Le suspense repose sur la découverte de la personnalité trouble du héros. Lui-même entreprend son introspection quand Ayako devint comateuse à la suite d’une tentative de suicide ratée. Malheureuse que Kikuchi ne réponde pas à ce qu’elle attend de lui, elle lui crève un œil avant de se jeter d’un bateau sur lequel le couple se trouve le jour de leur fatidique séparation.

Pour oublier son drame, le jeune homme s’exile en Chine. Rejeté pendant l’enfance, il fournit de grands efforts pour s’intégrer à son pays d’adoption. En fait, il cherche l’admiration d’autrui. Pour s’y faire, il accorde une attention particulière à son image, voire emprunter celle de ceux qu’il aime, tel le virile Yoshi, le frère d’Ayako, dont il porte même les vêtements pour se rendre séduisant. Cette quête d’identité le conduit hors de ses pas. Il veut être autre pour atteindre le cœur d’autrui. Se dédoubler comme la mère d’Ayako pour jouer sur tous les tableaux de la vie.
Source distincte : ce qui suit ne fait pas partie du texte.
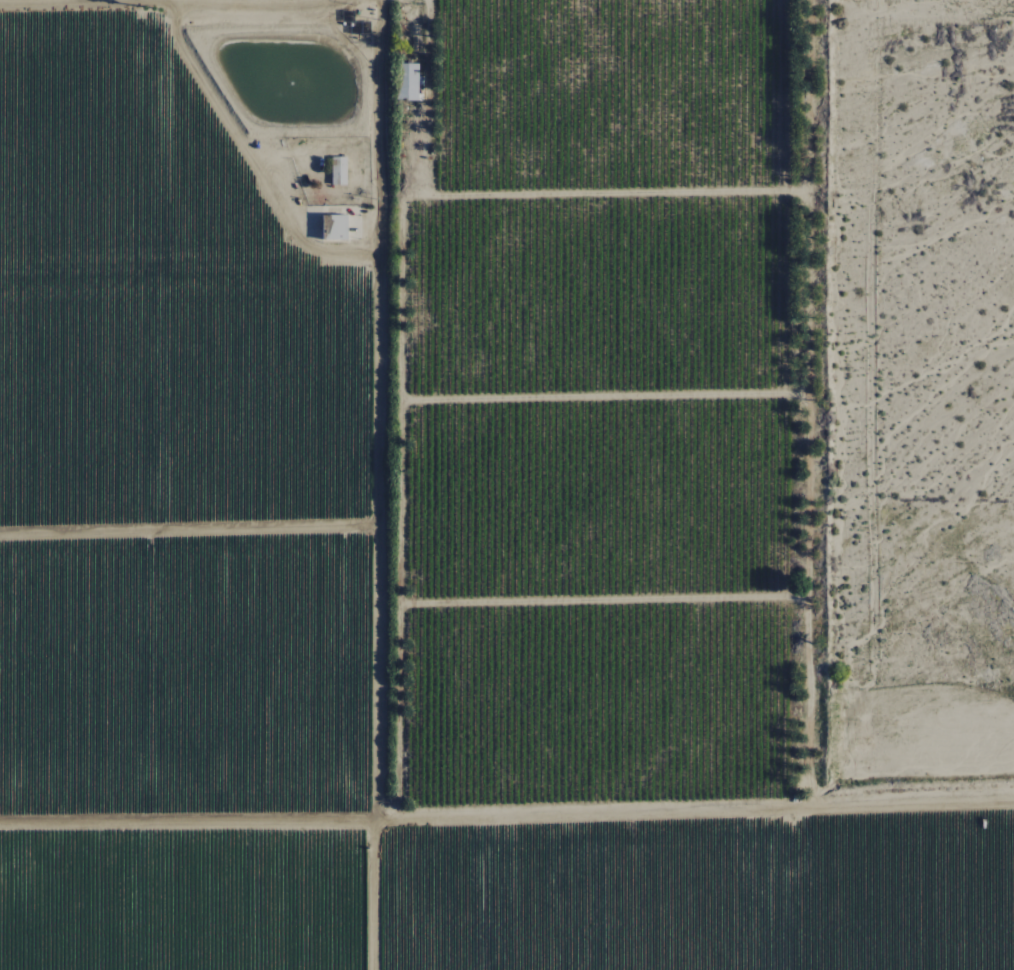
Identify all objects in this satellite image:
building: (406, 81)
building: (338, 170)
building: (334, 227)

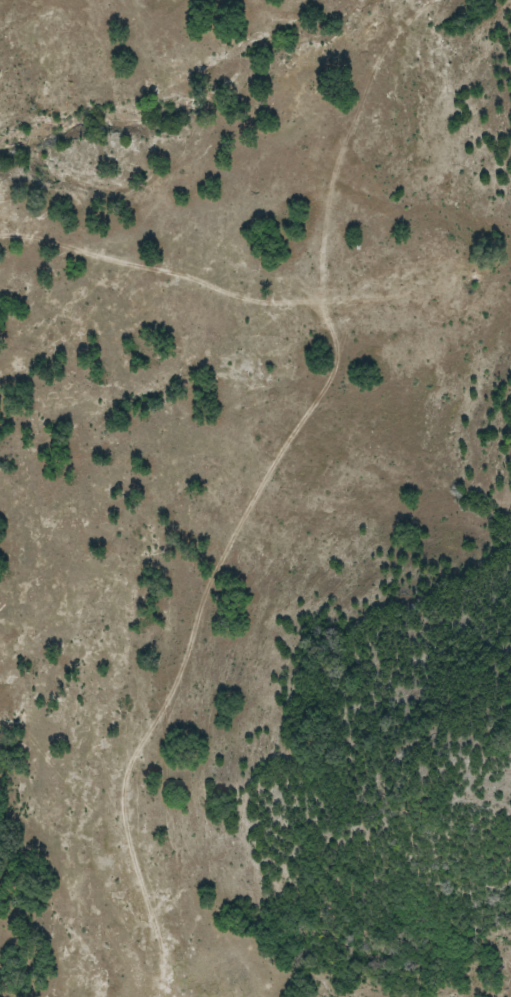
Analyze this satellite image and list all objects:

En somme, c’est un Narcisse qui n’aime que lui-même. C’est ce que réalisent les femmes qui l’aiment, telles sa copine japonaise, mais aussi Ya Jun, la réceptionniste de l’hôtel où il travaille. Cette constatation pourrait servir de dénouement. L’auteur continue cependant son investigation de la psychologie de Kikuchi, un héros troublé par sa ressemblance avec Ayako. Ne serait-il pas plutôt un androgyne en quête d’une orientation sexuelle, qui susciterait un véritable engagement envers autrui ? Faute de ne pas s’identifier à un clan, s’abstient-il d’aimer ?

Le portrait porte la signature d’un auteur qui serait parvenu au sommet de son art. Pourtant, c’est un trentenaire qui en est à sa première œuvre. Sa maturité laisse prévoir un avenir littéraire prometteur. L’écriture porte même la marque d’une plume aguerrie. Son roman est un petit bijou que l’on saura apprécier si l’on est interpellé par les maux de l’âme.